Sunshine Coast deputy mayor Tim Dwyer says that the Southeast Queensland plan for the next 20-30 years sees the population of the Sunshine Coast going from about 330,000 to about 550,000.
“If we get good rainfall our water supplies on the Coast will be adequate, if we don’t have the capacity in the Baroon Pocket dam, the Ewen Maddock dam and the Wappa dam obviously our ability to service the growing community in the future will be compromised,” he says.
“We need to be able to stay in front of things at the time or before population growth hits us, we can’t be playing catch up like we’re doing with our roads and public transport systems at the moment. We can’t get into that situation with water.”
During the 20th century the global human population increased fourfold while water withdrawn from freshwater ecosystems increased eightfold. Queensland’s population increased about 1.6 per cent from 2016 to 2017. From 2016 to 2021 the Sunshine Coast is estimated to expect a 2.65 per cent population increase. Population growth is simply an undeniable aspect regarding water sustainability.
As population grows globally, projections estimate by 2035 3.6 billion people around the world will be living with water stress or scarcity. The two concerns, rainfall and population growth, run parallel when looking at the big picture of water sustainability. The catch being, we have little control over neither of them.
Unfortunately what tends to happen when supply (water) decreases and demand (population) increases is that the price increases as well. This can be seen in 2016 when the fixed household water tariff on the Coast was $245 compared to areas like Toowoomba where water is scarcer, the cost was significantly higher at $590. As demand increases with population the cost of water is bound to as well. In Cape Town water cost has skyrocketed in the hope of reducing water consumption.
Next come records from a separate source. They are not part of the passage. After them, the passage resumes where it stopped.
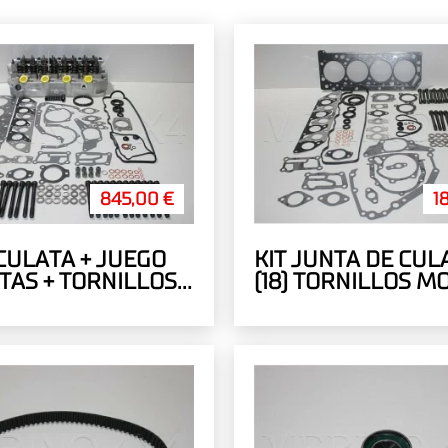
845,00 €
1
 CULATA + JUEGO
KIT JUNTA DE CULA
TAS + TORNILLOS
(18) TORNILLOS M
MOTOR 2.5 1994>
2.5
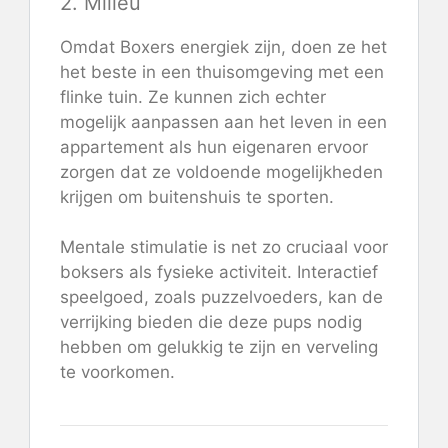
2. Milieu
Omdat Boxers energiek zijn, doen ze het
het beste in een thuisomgeving met een
flinke tuin. Ze kunnen zich echter
mogelijk aanpassen aan het leven in een
appartement als hun eigenaren ervoor
zorgen dat ze voldoende mogelijkheden
krijgen om buitenshuis te sporten.
Mentale stimulatie is net zo cruciaal voor
boksers als fysieke activiteit. Interactief
speelgoed, zoals puzzelvoeders, kan de
verrijking bieden die deze pups nodig
hebben om gelukkig te zijn en verveling
te voorkomen.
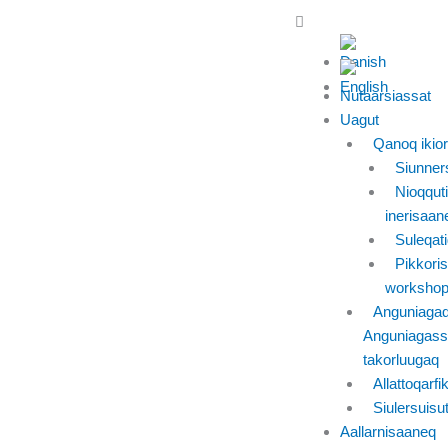
Skip
Main
to
Menu
content
Nutaarsiassat
Uagut
Qanoq ikior
Siunner
Nioqquti
inerisaan
Suleqati
Pikkoris
workshopp
Anguniagaq
Anguniagass
takorluugaq
Allattoqarfi
Siulersuisu
Aallarnisaaneq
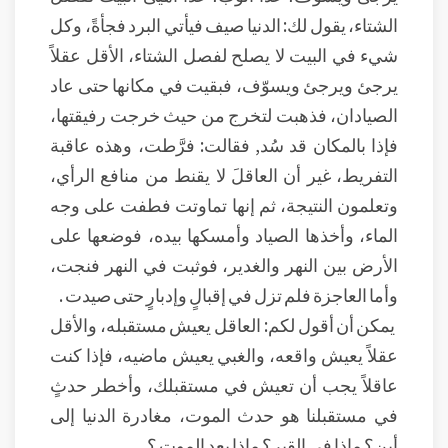
الشتاء، يقول لك: الدنيا صيف فيأتي البرد فجأةً، وكل
شيء في البيت لا يصلح لفصل الشتاء، الأقل عقلاً
يرجئ ويرجئ ويسوّف، فبقيت في مكانها حتى عاد
الصيادان، فذهبت لتخرج من حيث خرجت رفيقتها،
فإذا بالمكان قد سُد, فقالت: فرَّطت، وهذه عاقبة
التفريط، غير أن العاقلَ لا يقنط من منافع الرأي،
وتعلمون النتيجة، ثم إنها تماوتت فطفت على وجه
الماء، وأخذها الصياد وأمسكها بيده، فوضعها على
الأرض بين النهر والغدير، فوثبت في النهر فنجت،
وأما العاجزة فلم تزل في إقبالٍ وإدبارٍ حتى صيدت .
يمكن أن أقول لكم: العاقل يعيش مستقبله، والأقل
عقلاً يعيش واقعه، والغبي يعيش ماضيه، فإذا كنت
عاقلاً يجب أن تعيش في مستقبلك، وأخطر حدثٍ
في مستقبلنا هو حدث الموت، مغادرة الدنيا إلى
أين؟ ماذا في القبر؟ ماذا بعد الموت ؟.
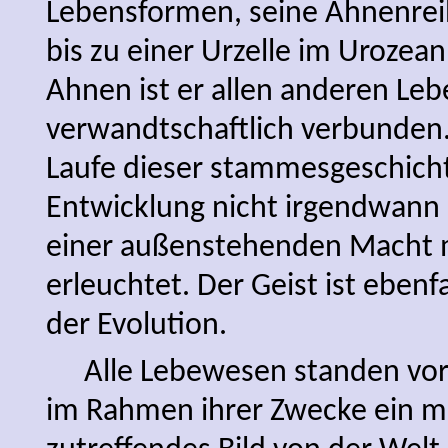
Lebensformen, seine Ahnenreih
bis zu einer Urzelle im Urozea
Ahnen ist er allen anderen Le
verwandtschaftlich verbunden
Laufe dieser stammesgeschich
Entwicklung nicht irgendwann 
einer außenstehenden Macht m
erleuchtet. Der Geist ist ebenfa
der Evolution.
Alle Lebewesen standen vor
im Rahmen ihrer Zwecke ein m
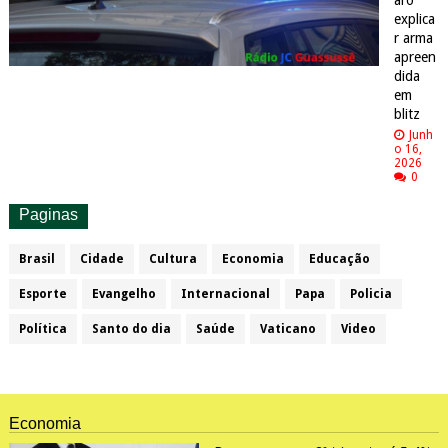
aro
explica
r arma
apreen
dida
em
blitz
Junh
o 16,
2026
0
Paginas
Brasil
Cidade
Cultura
Economia
Educação
Esporte
Evangelho
Internacional
Papa
Policia
Política
Santo do dia
Saúde
Vaticano
Video
Economia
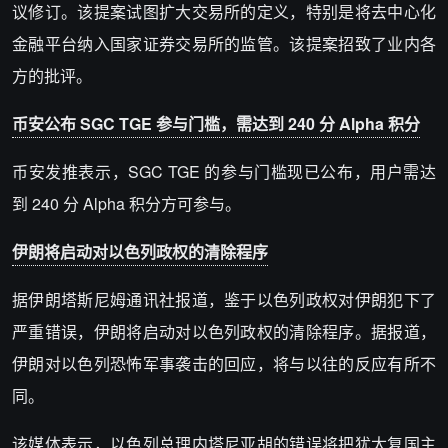
议修订。该提案试图扩大交易所的定义，特别是将去中心化
金融平台纳入国家证券交易所的监管。该提案招致了业内各
方的批评。
币安公布 SGC TGE 参与门槛，需达到 240 分 Alpha 积分
币安发推表示，SGC TGE 的参与门槛现已公布，用户需达
到 240 分 Alpha 积分方可参与。
伊朗将启动对以色列政权的清除程序
据伊朗塔斯尼姆通讯社报道，鉴于以色列政权对伊朗犯下了
严重错误，伊朗将启动对以色列政权的清除程序。据报道，
伊朗对以色列恐怖军事袭击的回应，将与以往的反应有所不
同。
该媒体表示，以色列总理内塔尼亚胡的错误将把犹太复国主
However, Mr Dwyer says he thinks water has got to be at cost price. “Water has to be made affordable, there’s no doubt about that,” he says.
While we might not have control of annual precipitation, population growth and/or cost there are things that can be done to limit water usage helping ensure water sustainability on the Coast. On average the Australian household uses about 340 litres of water per day. In 2015-16 a total of 16,132 gigalitres was consumed in Australia increasing household water consumption by 3 per cent compared to the previous year.
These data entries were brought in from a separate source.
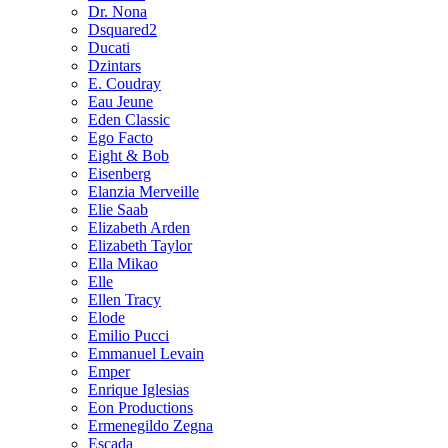
Dr. Nona
Dsquared2
Ducati
Dzintars
E. Coudray
Eau Jeune
Eden Classic
Ego Facto
Eight & Bob
Eisenberg
Elanzia Merveille
Elie Saab
Elizabeth Arden
Elizabeth Taylor
Ella Mikao
Elle
Ellen Tracy
Elode
Emilio Pucci
Emmanuel Levain
Emper
Enrique Iglesias
Eon Productions
Ermenegildo Zegna
Escada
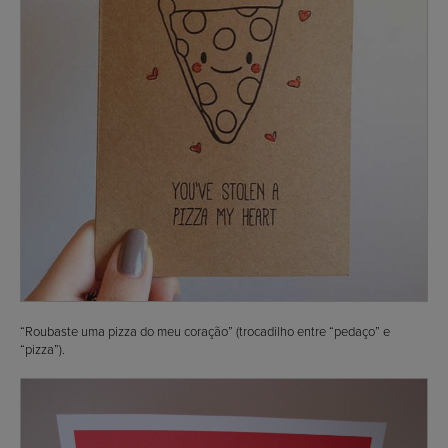
“Roubaste uma pizza do meu coração” (trocadilho entre “pedaço” e
“pizza”).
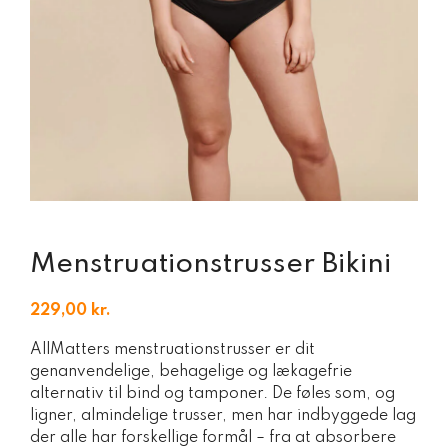
Menstruationstrusser Bikini
229,00
kr.
AllMatters menstruationstrusser er dit
genanvendelige, behagelige og lækagefrie
alternativ til bind og tamponer. De føles som, og
ligner, almindelige trusser, men har indbyggede lag
der alle har forskellige formål – fra at absorbere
The demand for water is impacted by climate, population growth, weather and changes in how the community consumes water. For instance, during the hot dry spells of February and September in 2017 water usage spiked from the average 176 litres to 211 litres per person per day.
Mr Dwyer says it’s the little things that will help the Coast’s water sustainability and we should be doing whatever we can to reduce the amount of town water we get into. “Everyone has to do what’s right for them but whatever you can do to make sure the amount of water you use is as small as possible will help,” he says. “Don’t wait for the government to mandate you, do something. Everybody has a shared responsibility to look after things that are important to us.”